Where "Keep" appears in a line of the entries below, that line should be copied.

(Stored items)
# # # # #

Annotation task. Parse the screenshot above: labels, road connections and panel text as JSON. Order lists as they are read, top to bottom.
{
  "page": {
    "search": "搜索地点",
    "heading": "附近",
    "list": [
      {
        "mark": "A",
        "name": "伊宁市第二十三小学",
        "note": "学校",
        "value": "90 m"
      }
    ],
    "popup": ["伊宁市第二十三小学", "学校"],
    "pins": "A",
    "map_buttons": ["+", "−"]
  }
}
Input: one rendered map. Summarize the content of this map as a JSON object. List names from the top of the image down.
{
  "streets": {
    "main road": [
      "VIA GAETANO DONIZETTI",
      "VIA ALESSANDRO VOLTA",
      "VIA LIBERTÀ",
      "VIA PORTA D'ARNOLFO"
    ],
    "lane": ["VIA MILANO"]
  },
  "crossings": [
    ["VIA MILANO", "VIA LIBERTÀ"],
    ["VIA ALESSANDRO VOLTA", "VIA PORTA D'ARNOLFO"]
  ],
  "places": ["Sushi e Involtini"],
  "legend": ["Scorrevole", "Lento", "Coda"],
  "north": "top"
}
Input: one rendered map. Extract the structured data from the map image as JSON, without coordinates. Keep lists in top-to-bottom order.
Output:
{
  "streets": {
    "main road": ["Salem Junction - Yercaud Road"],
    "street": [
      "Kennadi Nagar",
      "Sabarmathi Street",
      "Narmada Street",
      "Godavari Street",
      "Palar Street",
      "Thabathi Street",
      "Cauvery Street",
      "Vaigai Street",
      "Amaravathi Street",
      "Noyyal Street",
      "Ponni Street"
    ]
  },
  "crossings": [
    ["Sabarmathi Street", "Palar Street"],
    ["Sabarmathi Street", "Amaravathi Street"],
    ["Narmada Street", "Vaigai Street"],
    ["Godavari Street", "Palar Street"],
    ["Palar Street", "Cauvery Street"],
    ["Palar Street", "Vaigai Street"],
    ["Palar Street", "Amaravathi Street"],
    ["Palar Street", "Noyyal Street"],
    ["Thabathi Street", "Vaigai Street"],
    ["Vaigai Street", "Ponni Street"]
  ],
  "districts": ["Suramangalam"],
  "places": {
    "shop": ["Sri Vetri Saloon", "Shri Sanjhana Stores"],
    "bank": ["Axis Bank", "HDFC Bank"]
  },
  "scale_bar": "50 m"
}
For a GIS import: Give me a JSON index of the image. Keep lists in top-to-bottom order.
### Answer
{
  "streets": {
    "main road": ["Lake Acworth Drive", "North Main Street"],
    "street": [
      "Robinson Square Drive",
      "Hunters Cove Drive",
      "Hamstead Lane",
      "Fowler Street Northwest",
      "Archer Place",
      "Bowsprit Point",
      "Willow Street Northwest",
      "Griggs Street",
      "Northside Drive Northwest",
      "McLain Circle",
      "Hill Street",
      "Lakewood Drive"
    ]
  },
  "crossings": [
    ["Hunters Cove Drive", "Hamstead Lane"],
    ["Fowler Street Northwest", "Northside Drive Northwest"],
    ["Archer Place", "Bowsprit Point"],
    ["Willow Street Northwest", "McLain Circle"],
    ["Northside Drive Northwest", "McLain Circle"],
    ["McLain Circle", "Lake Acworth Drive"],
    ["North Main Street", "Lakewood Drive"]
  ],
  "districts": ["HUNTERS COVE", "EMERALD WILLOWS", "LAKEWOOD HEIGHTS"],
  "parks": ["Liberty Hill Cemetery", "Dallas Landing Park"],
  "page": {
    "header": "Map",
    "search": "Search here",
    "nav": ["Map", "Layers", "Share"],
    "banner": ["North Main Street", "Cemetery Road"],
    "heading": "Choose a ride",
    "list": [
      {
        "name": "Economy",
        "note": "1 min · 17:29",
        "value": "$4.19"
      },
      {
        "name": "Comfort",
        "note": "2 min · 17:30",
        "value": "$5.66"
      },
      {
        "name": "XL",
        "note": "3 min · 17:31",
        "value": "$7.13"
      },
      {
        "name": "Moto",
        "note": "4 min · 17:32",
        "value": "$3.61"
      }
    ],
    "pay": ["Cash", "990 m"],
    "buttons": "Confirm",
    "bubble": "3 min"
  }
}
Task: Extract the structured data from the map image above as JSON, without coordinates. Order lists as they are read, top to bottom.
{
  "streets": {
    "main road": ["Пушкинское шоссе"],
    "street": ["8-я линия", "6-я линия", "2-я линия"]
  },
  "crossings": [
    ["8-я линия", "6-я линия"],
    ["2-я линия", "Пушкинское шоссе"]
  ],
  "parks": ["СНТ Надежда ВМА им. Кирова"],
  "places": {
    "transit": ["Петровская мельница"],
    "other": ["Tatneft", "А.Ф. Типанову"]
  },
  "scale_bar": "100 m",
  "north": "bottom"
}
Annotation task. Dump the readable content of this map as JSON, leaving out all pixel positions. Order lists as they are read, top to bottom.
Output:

# # # # #

→ Exercise answer:
Input: one rendered map. Extract the structured data from the map image as JSON, without coordinates. Keep lists in top-to-bottom order.
For a GIS import: Give me a JSON index of the image. Keep lists in top-to-bottom order.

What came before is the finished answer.